(Bounded by Redwood Drive, Pine Street, Mission Inn Avenue and Third Street) This residential district was part of the Southern California Colony Association’s 1870 purchase and lies immediately north of the original “Mile Square” boundaries. As part of the area’s second wave of residential growth and development, Colony Heights boasts some of Riverside’s finest examples of early twentieth century architectural styles including Craftsman, Spanish Colonial Revival, Tudor Revival, and Colonial Revival. A significant concentration of the residences were designed and built by well-known local architects, such as G. Stanley Wilson, Henry L.A. Jekel, and L.C. Waldman.
The district is located north of Riverside’s downtown core within the northeast portion of the original “Mile Square,” as laid out by the Southern California 2 Colony in 1871. It is significant as one of the earliest residential developments in the city. The district reflects the variety of architectural styles popular in the area during the turn-of-the twentieth century, and is particularly rich in Victorian-era styles. Period Revival as well as Arts and Crafts architecture of the early twentieth century reveal the evidence of the second phase of growth in the neighborhood, as large estates were subdivided to accommodate smaller, single story homes and duplexes. Heritage Square is also associated with a number of pioneer families and prominent individuals in the history of Riverside.

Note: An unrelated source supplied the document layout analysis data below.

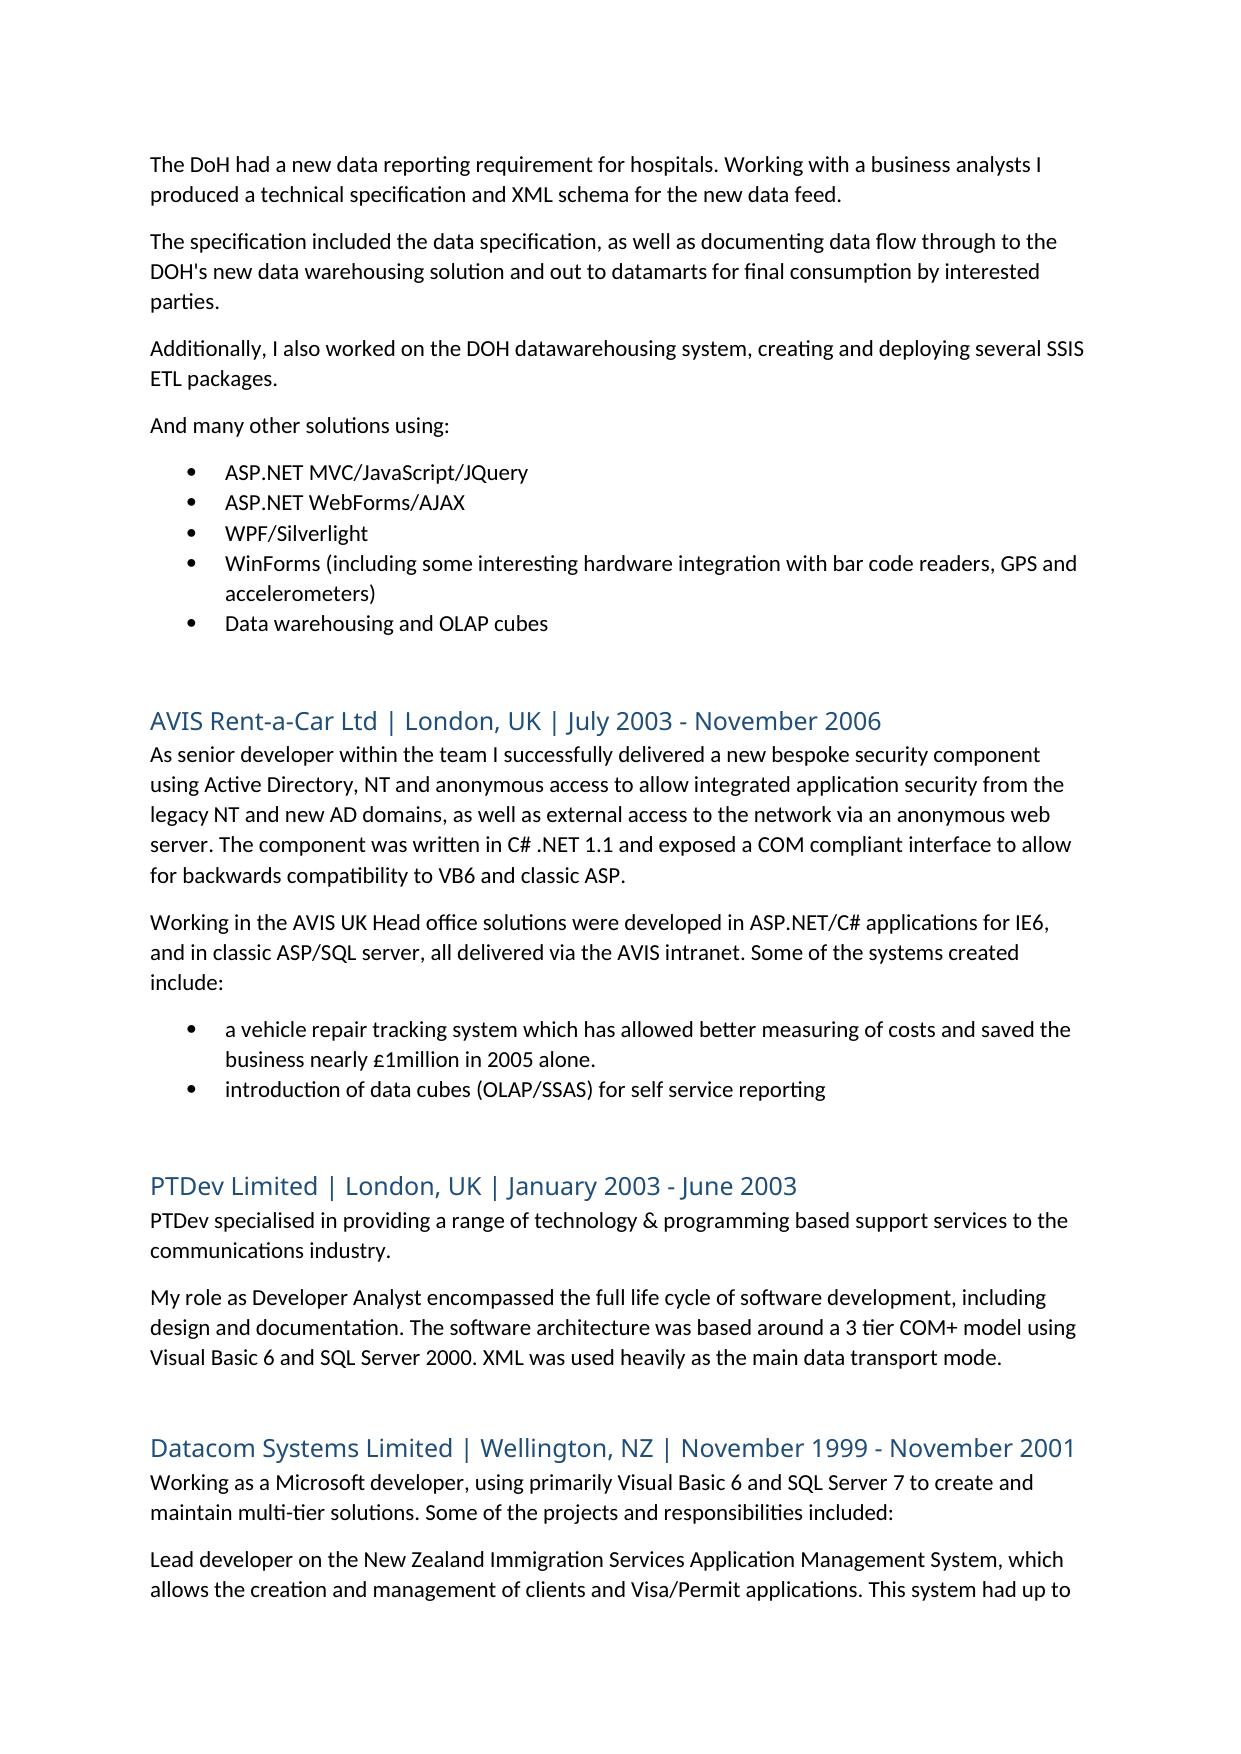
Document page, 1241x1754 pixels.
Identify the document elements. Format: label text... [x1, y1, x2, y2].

text Working in the AVIS UK Head office solutions were developed in ASP.NET/C# applications for IE6, and in classic ASP/SQL server, all delivered via the AVIS intranet. Some of the systems created include: [150, 908, 1090, 996]
list a vehicle repair tracking system which has allowed better measuring of costs and saved the business nearly £1million in 2005 alone. [187, 1015, 1090, 1073]
list ASP.NET MVC/JavaScript/JQuery [187, 458, 1090, 486]
list Data warehousing and OLAP cubes [187, 609, 1090, 637]
subtitle AVIS Rent-a-Car Ltd | London, UK | July 2003 - November 2006 [150, 703, 1090, 737]
subtitle PTDev Limited | London, UK | January 2003 - June 2003 [150, 1169, 1090, 1203]
text Additionally, I also worked on the DOH datawarehousing system, creating and deploying several SSIS ETL packages. [150, 334, 1090, 393]
text Working as a Microsoft developer, using primarily Visual Basic 6 and SQL Server 7 to create and maintain multi-tier solutions. Some of the projects and responsibilities included: [150, 1468, 1090, 1526]
text My role as Developer Analyst encompassed the full life cycle of software development, including design and documentation. The software architecture was based around a 3 tier COM+ model using Visual Basic 6 and SQL Server 2000. XML was used heavily as the main data transport mode. [150, 1283, 1090, 1371]
text The DoH had a new data reporting requirement for hospitals. Working with a business analysts I produced a technical specification and XML schema for the new data feed. [150, 150, 1090, 208]
text PTDev specialised in providing a range of technology & programming based support services to the communications industry. [150, 1206, 1090, 1264]
text And many other solutions using: [150, 411, 1090, 439]
text Lead developer on the New Zealand Immigration Services Application Management System, which allows the creation and management of clients and Visa/Permit applications. This system had up to 500 clients simultaneously connected globally, with a SQL Server database distributed over 30 offices around the world. [150, 1545, 1090, 1603]
list ASP.NET WebForms/AJAX [187, 488, 1090, 517]
list WPF/Silverlight [187, 519, 1090, 547]
subtitle Datacom Systems Limited | Wellington, NZ | November 1999 - November 2001 [150, 1431, 1090, 1465]
text The specification included the data specification, as well as documenting data flow through to the DOH's new data warehousing solution and out to datamarts for final consumption by interested parties. [150, 227, 1090, 316]
list introduction of data cubes (OLAP/SSAS) for self service reporting [187, 1075, 1090, 1103]
list WinForms (including some interesting hardware integration with bar code readers, GPS and accelerometers) [187, 549, 1090, 607]
text As senior developer within the team I successfully delivered a new bespoke security component using Active Directory, NT and anonymous access to allow integrated application security from the legacy NT and new AD domains, as well as external access to the network via an anonymous web server. The component was written in C# .NET 1.1 and exposed a COM compliant interface to allow for backwards compatibility to VB6 and classic ASP. [150, 740, 1090, 889]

(Bounded roughly by Sixth Street, Eleventh Street, Market Street and the Riverside 91 Freeway) This commercial district is the old downtown core, and is comprised primarily of commercial and government buildings. It encompasses part of the Seventh Street Historic District and is distinctive for its embodiment of the Mission Revival style. Other styles include Spanish Colonial Revival and Art Deco with a variety of building materials such as ceramic brick, terra cotta and rough-hewn granite. Well-known architects of the district include Arthur Benton, Julia Morgan, G. Stanley Wilson, and Myron Hunt. Major focal points include the Mission Inn, the Riverside County Courthouse, the First Congregational Church, and the Fox Theater. The district features numerous resources listed in the National Register of Historic Places.

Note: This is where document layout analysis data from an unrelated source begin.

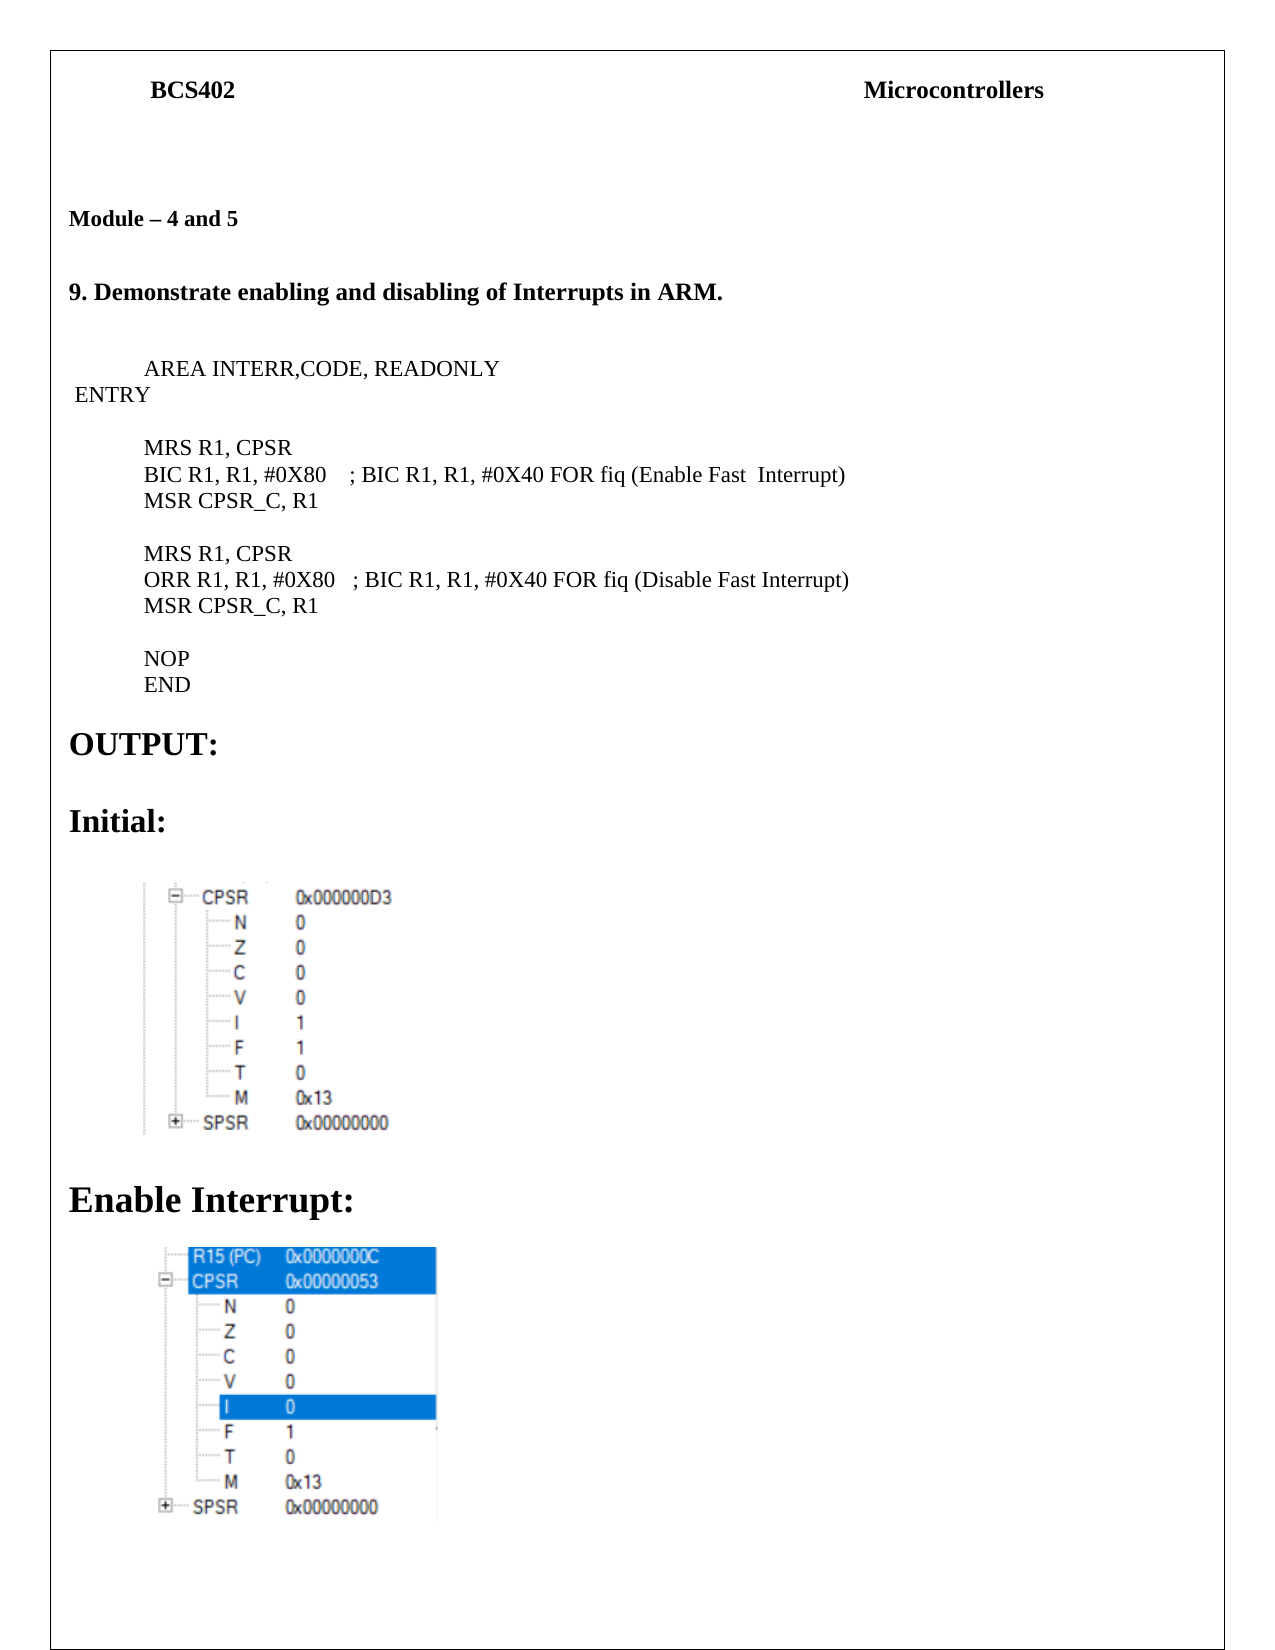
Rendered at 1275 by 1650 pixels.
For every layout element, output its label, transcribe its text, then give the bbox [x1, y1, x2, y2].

picture [142, 882, 426, 1135]
text Initial: [69, 801, 1181, 839]
text OUTPUT: [69, 724, 1181, 762]
text Module – 4 and 5 [69, 207, 1181, 232]
text MRS R1, CPSR [69, 540, 1181, 566]
text MSR CPSR_C, R1 [69, 592, 1181, 619]
text BIC R1, R1, #0X80 ; BIC R1, R1, #0X40 FOR fiq (Enable Fast Interrupt) [69, 461, 1181, 487]
text ORR R1, R1, #0X80 ; BIC R1, R1, #0X40 FOR fiq (Disable Fast Interrupt) [69, 566, 1181, 592]
text MSR CPSR_C, R1 [69, 487, 1181, 513]
text AREA INTERR,CODE, READONLY [69, 355, 1181, 382]
text NOP [69, 645, 1181, 671]
text 9. Demonstrate enabling and disabling of Interrupts in ARM. [69, 281, 1181, 305]
text Enable Interrupt: [69, 1178, 1181, 1221]
text ENTRY [69, 382, 1181, 408]
picture [142, 1247, 438, 1523]
text MRS R1, CPSR [69, 434, 1181, 461]
text END [69, 671, 1181, 698]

(Bounded by Redwood Drive, University Avenue, Mount Rubidoux Drive and Indian Hill Road). The design of this neighborhood, west of downtown, was intended to enhance the natural features of Mount Rubidoux. In addition to bankers and financiers, the area was home to growers, packers, manufacturers and others made rich by Riverside’s burgeoning citrus industry. Notable local architects including Franklin Burnham, G. Stanley Wilson, Robert H. Spurgeon and Henry L. A. Jekel designed houses in the Craftsman, Spanish Colonial Revival, and Tudor and Norman Revival styles. Building in the district began in 1903 and increased over the next several years due to the proximity of the neighborhood to the Seventh Street streetcar line which provided easy access to downtown.

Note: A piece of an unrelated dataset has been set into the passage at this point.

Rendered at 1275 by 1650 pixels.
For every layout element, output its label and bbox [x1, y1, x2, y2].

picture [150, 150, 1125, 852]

(Bounded by Orange Grove Avenue, Prospect Place and Stadium Avenue and includes Fifteenth Street, between Main Street and Orange; Orange Street, between Prospect place and just northeast of Fifteenth; and a section of Main Street northwest of Fifteenth) Located just south of the original “Mile Square,” Prospect Place is one of Riverside’s first truly residential neighborhoods. The district’s early residences were single family houses ranging from opulent Queen Annes to simple bungalows. Later practices favored zoning downtown single 3 family residential areas for commercial, office, and high density residential uses. As a result of this practice, the original Prospect Place neighborhood has largely been replaced with offices and apartments. Its designation as a historic district, however, has saved it from complete conversion to commercial, office, and institutional uses.
The Wood Streets Historic District offers perhaps the most cohesive neighborhood design to be found in the city of Riverside. This area contains excellent examples of Craftsman, Spanish Colonial Revival, Tudor Revival and Colonial Revival style residences. The neighborhood was originally devoted to orange groves until 1913, when a fill was placed across the Tequesquite Arroyo allowing Magnolia Avenue to connect with downtown. Proximity and easy access to downtown made this area desirable for residential subdivision. A developer named Dr. Edward H. Wood used his name as a suffix to the first street name, Homewood Court, and so began a series. The Wood Streets have long served as a middle-class stronghold of Riverside.